Another popular holiday destination for British tourists has become the latest to voice its anger at overtourism as thousands flock to its beaches this summer.

Following anti-tourism protests in Majorca over unaffordable housing and overcrowding, Ibiza is now following suit, with activists saying they’re “mobilising” to fight for change.

Ibiza is an extremely popular destination for British holidaymakers looking to party, but it also has stunning beaches perfect for a family getaway. 

Its versatility brings in roughly three million tourists every year compared to its population of just 49,000, which can make locals feel like their home is being overrun with visitors.

lícia Aguiló, spokeswoman for activist group SOS Residents organising protests in Majorca, warned that Ibiza could be quickly following suit in terms of overtourism rallies.
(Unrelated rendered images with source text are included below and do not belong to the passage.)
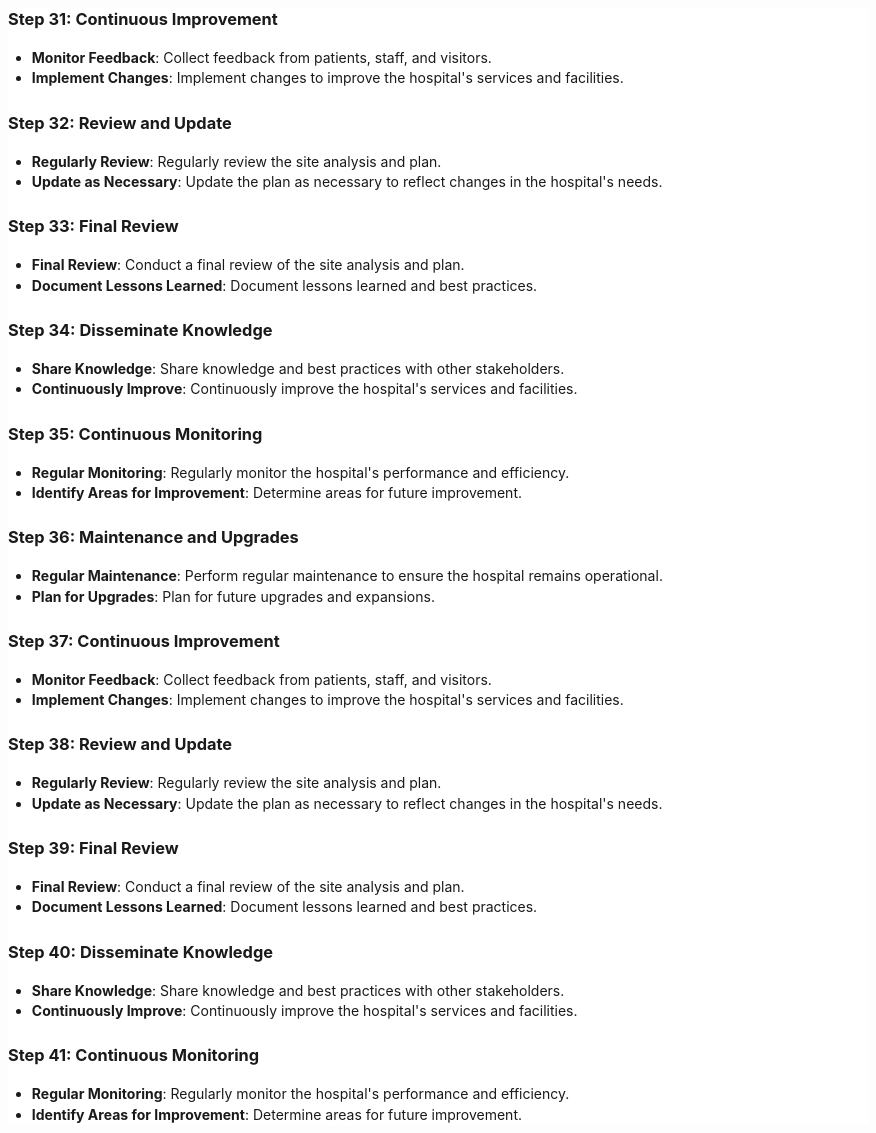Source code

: ### **Step 31: Continuous Improvement**

- **Monitor Feedback**: Collect feedback from patients, staff, and visitors.
- **Implement Changes**: Implement changes to improve the hospital's services and facilities.

### **Step 32: Review and Update**

- **Regularly Review**: Regularly review the site analysis and plan.
- **Update as Necessary**: Update the plan as necessary to reflect changes in the hospital's needs.

### **Step 33: Final Review**

- **Final Review**: Conduct a final review of the site analysis and plan.
- **Document Lessons Learned**: Document lessons learned and best practices.

### **Step 34: Disseminate Knowledge**

- **Share Knowledge**: Share knowledge and best practices with other stakeholders.
- **Continuously Improve**: Continuously improve the hospital's services and facilities.

### **Step 35: Continuous Monitoring**

- **Regular Monitoring**: Regularly monitor the hospital's performance and efficiency.
- **Identify Areas for Improvement**: Determine areas for future improvement.

### **Step 36: Maintenance and Upgrades**

- **Regular Maintenance**: Perform regular maintenance to ensure the hospital remains operational.
- **Plan for Upgrades**: Plan for future upgrades and expansions.

### **Step 37: Continuous Improvement**

- **Monitor Feedback**: Collect feedback from patients, staff, and visitors.
- **Implement Changes**: Implement changes to improve the hospital's services and facilities.

### **Step 38: Review and Update**

- **Regularly Review**: Regularly review the site analysis and plan.
- **Update as Necessary**: Update the plan as necessary to reflect changes in the hospital's needs.

### **Step 39: Final Review**

- **Final Review**: Conduct a final review of the site analysis and plan.
- **Document Lessons Learned**: Document lessons learned and best practices.

### **Step 40: Disseminate Knowledge**

- **Share Knowledge**: Share knowledge and best practices with other stakeholders.
- **Continuously Improve**: Continuously improve the hospital's services and facilities.

### **Step 41: Continuous Monitoring**

- **Regular Monitoring**: Regularly monitor the hospital's performance and efficiency.
- **Identify Areas for Improvement**: Determine areas for future improvement.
She said: “They started in the Canaries. Now I see that in Ibiza they are beginning to mobilise. This is just the beginning. We will continue until politicians are willing to make changes.
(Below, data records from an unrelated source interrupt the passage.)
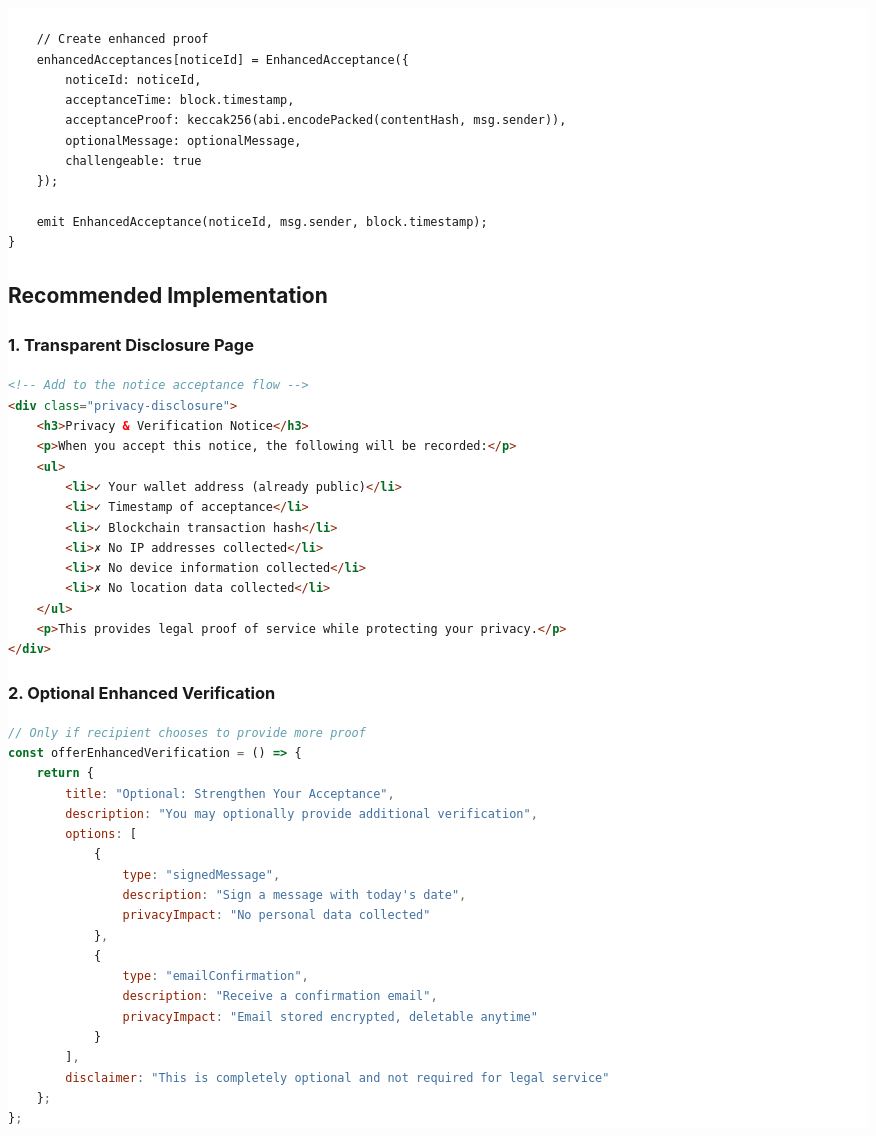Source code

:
 ```solidity
    
    // Create enhanced proof
    enhancedAcceptances[noticeId] = EnhancedAcceptance({
        noticeId: noticeId,
        acceptanceTime: block.timestamp,
        acceptanceProof: keccak256(abi.encodePacked(contentHash, msg.sender)),
        optionalMessage: optionalMessage,
        challengeable: true
    });
    
    emit EnhancedAcceptance(noticeId, msg.sender, block.timestamp);
}
```

## Recommended Implementation

### 1. Transparent Disclosure Page
```html
<!-- Add to the notice acceptance flow -->
<div class="privacy-disclosure">
    <h3>Privacy & Verification Notice</h3>
    <p>When you accept this notice, the following will be recorded:</p>
    <ul>
        <li>✓ Your wallet address (already public)</li>
        <li>✓ Timestamp of acceptance</li>
        <li>✓ Blockchain transaction hash</li>
        <li>✗ No IP addresses collected</li>
        <li>✗ No device information collected</li>
        <li>✗ No location data collected</li>
    </ul>
    <p>This provides legal proof of service while protecting your privacy.</p>
</div>
```

### 2. Optional Enhanced Verification
```javascript
// Only if recipient chooses to provide more proof
const offerEnhancedVerification = () => {
    return {
        title: "Optional: Strengthen Your Acceptance",
        description: "You may optionally provide additional verification",
        options: [
            {
                type: "signedMessage",
                description: "Sign a message with today's date",
                privacyImpact: "No personal data collected"
            },
            {
                type: "emailConfirmation", 
                description: "Receive a confirmation email",
                privacyImpact: "Email stored encrypted, deletable anytime"
            }
        ],
        disclaimer: "This is completely optional and not required for legal service"
    };
};
```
“Our children have no chance of becoming independent, because rental prices are far above their means, even if they have an average salary. We are becoming poor workers without services.

“We can’t allow the greed of some to condemn our children to emigrate to have a decent life. The roads, beaches, bars and hospitals are saturated. Waste management is disastrous. Mega-polluting cruise ships are an attack that affects the air quality.”
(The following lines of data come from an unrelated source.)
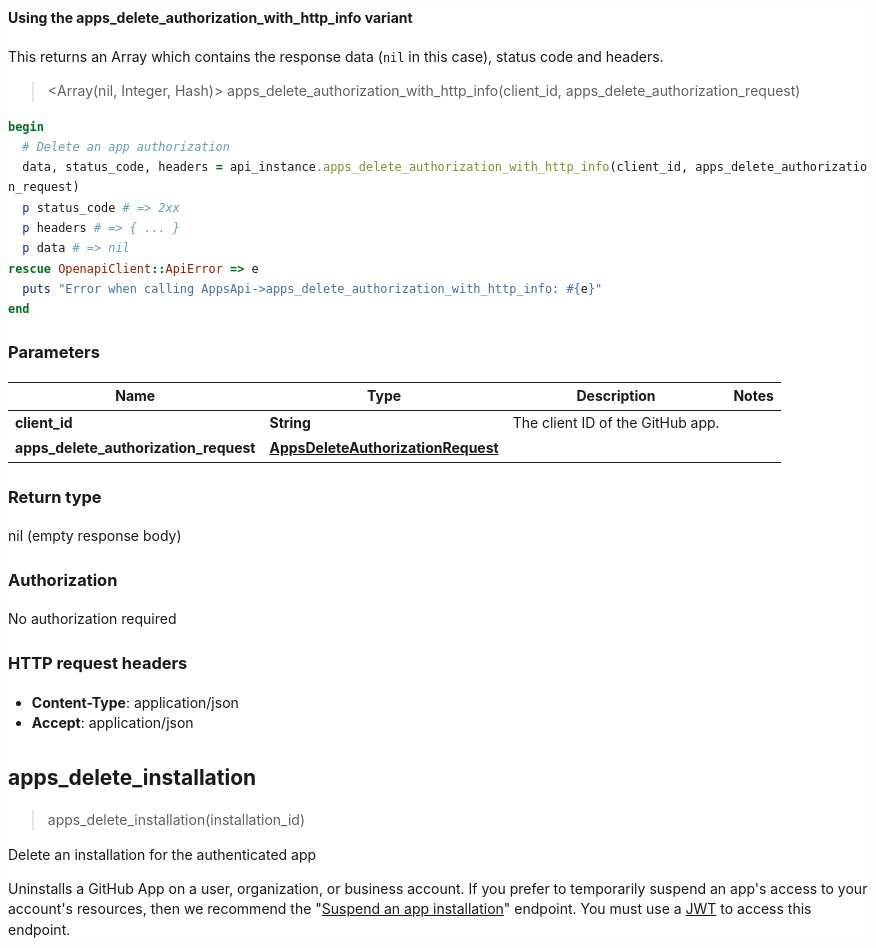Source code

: #### Using the apps_delete_authorization_with_http_info variant

This returns an Array which contains the response data (`nil` in this case), status code and headers.

> <Array(nil, Integer, Hash)> apps_delete_authorization_with_http_info(client_id, apps_delete_authorization_request)

```ruby
begin
  # Delete an app authorization
  data, status_code, headers = api_instance.apps_delete_authorization_with_http_info(client_id, apps_delete_authorization_request)
  p status_code # => 2xx
  p headers # => { ... }
  p data # => nil
rescue OpenapiClient::ApiError => e
  puts "Error when calling AppsApi->apps_delete_authorization_with_http_info: #{e}"
end
```

### Parameters

| Name | Type | Description | Notes |
| ---- | ---- | ----------- | ----- |
| **client_id** | **String** | The client ID of the GitHub app. |  |
| **apps_delete_authorization_request** | [**AppsDeleteAuthorizationRequest**](AppsDeleteAuthorizationRequest.md) |  |  |

### Return type

nil (empty response body)

### Authorization

No authorization required

### HTTP request headers

- **Content-Type**: application/json
- **Accept**: application/json


## apps_delete_installation

> apps_delete_installation(installation_id)

Delete an installation for the authenticated app

Uninstalls a GitHub App on a user, organization, or business account. If you prefer to temporarily suspend an app's access to your account's resources, then we recommend the \"[Suspend an app installation](https://docs.github.com/rest/reference/apps/#suspend-an-app-installation)\" endpoint.  You must use a [JWT](https://docs.github.com/apps/building-github-apps/authenticating-with-github-apps/#authenticating-as-a-github-app) to access this endpoint.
Members of activist group Prou Ibiza, “Enough Ibiza” in Catalan, has been voicing their anger at the fact that locals can no longer affort to live on the island, forcing some to live in caravans.

Rafael Jimenez, a local police officer and spokesperson for the group, said: “We are not against tourism itself. We have nothing against the people who come and respect our island. A side effect of mass tourism is that house prices are rising.

“Everyone feels that everything is collapsing. More restaurants require more workers but these workers require places to live and there are ten looking for every place. There are nurses and police who live in caravans.”

Iván Fidalgo from the Association of Civil Guards in the Balearic Islands echoed this concern, warning that Ibiza’s public services are suffering as a result of overtourism.

He said: “They sell Ibiza as a first class resort, but it is not because it doesn’t even have the public services because there are not enough people to work in them,” he told Euronews Travel.

Despite these calls to crack down on tourists, Brits remain vital to Ibiza’s economy, accounting for 25 percent of all tourists visiting the island in 2023. The number of British tourists also rose by 7.8 percent last year.

This could put Ibiza in a difficult position financially if Brits are put off by the anti-tourist sentiment and decide to go elsewhere on the holidays.